Uncomfortable with sharing their personal environment

Class expectations

Unsure whether they should have camera on/off

Digital access

Unable to meet technological requirements such as bandwidth

And while we can’t resolve all these hurdles, there are still ways we work with the variety of tools available to us when teaching to a cameras-off class.

Lesson 1: Gather feedback through other means

In physical face-to-face settings you get conversational feedback from visual facial cues, so when that’s missing we need to find other ways to get that response so you don’t feel isolated in your own classroom. Here are some ideas to try during online classes.

Interactive functions

Polls, Hands up, Emoticon meters are great tools to use when teaching. Download this Interactive slide deck template to encourage students to participate in class through these pre-set slides that you can customise to suit your content.

Collaborative apps

Integrate external apps such as Padlet, Mentimeter, Kahoot etc as they are fun ways to have students interact with one another and virtually participate in your lesson. You can also use Office365 online tools such as word/ppt to track how your students are working in real time.

Chat

Prompt students to use the chat stream to communicate back and forth with you. It may be tricky to juggle at first, but once you get the hang of it, you can talk to it like a stream of dialogue. To get ideas on how to do this more effectively, watch some YouTube Live streams and observe how the hosts converse in this mode.

Lesson 2: Foster a safe and respectful classroom

Communication with our students needs to be around creating a community, not about camera compliance.

Set up expectations

Create a safe online environment by being upfront and clear with what is acceptable behaviour when participating online.

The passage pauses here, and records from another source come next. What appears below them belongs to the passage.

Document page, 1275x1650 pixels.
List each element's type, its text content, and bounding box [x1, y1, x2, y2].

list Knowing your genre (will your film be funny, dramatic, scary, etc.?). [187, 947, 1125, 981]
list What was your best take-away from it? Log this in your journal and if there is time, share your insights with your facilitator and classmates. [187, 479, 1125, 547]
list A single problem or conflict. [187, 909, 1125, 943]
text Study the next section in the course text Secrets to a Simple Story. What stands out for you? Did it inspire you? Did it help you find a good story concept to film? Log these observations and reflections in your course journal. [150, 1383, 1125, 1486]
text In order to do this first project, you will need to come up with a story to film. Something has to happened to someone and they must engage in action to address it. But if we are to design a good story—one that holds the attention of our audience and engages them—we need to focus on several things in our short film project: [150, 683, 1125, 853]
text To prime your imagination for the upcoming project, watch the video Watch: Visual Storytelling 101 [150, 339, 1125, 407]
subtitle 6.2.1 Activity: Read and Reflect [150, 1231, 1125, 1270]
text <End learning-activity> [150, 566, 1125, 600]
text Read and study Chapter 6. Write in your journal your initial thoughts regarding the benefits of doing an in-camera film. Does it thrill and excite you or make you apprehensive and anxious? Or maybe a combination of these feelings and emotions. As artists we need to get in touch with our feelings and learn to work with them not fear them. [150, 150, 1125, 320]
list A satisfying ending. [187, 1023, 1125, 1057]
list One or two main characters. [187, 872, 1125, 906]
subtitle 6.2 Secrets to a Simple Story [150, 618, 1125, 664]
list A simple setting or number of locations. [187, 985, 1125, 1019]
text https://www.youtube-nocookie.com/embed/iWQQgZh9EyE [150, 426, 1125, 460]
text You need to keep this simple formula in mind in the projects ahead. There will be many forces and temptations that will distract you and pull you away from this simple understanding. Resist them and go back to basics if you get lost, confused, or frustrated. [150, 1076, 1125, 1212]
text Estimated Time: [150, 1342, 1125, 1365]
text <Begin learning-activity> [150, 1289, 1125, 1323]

If you need help with this, you can explore our netiquette interactive which can be imported into your Canvas course. 

Bring purpose to having cameras on

Allocate times for cameras-on using the icon prompts that are available in our interactive slides from above. Tie these moments to student activities where participation is required such as in brainstorms or debates etc.  

Background blurs and displays

Recommend these for students who don’t have their own working spaces. They allow them to participate in video calls without the distracting hustle and bustle behind them and maintaining their privacy.  

Encourage but do not enforce

Let them know at the start of your lesson that you would like to see them as you teach and why this helps you as a teacher. Just make sure that you also make it clear that you understand if they choose not to and that it is okay for them to decline. 

With experimentation and persistence, you can arrive at strategies that work. Whether students need options, encouragement, or trust to switch that camera on, there’s likely a solution that is the right fit for your classroom, circumstances, sessions, and students.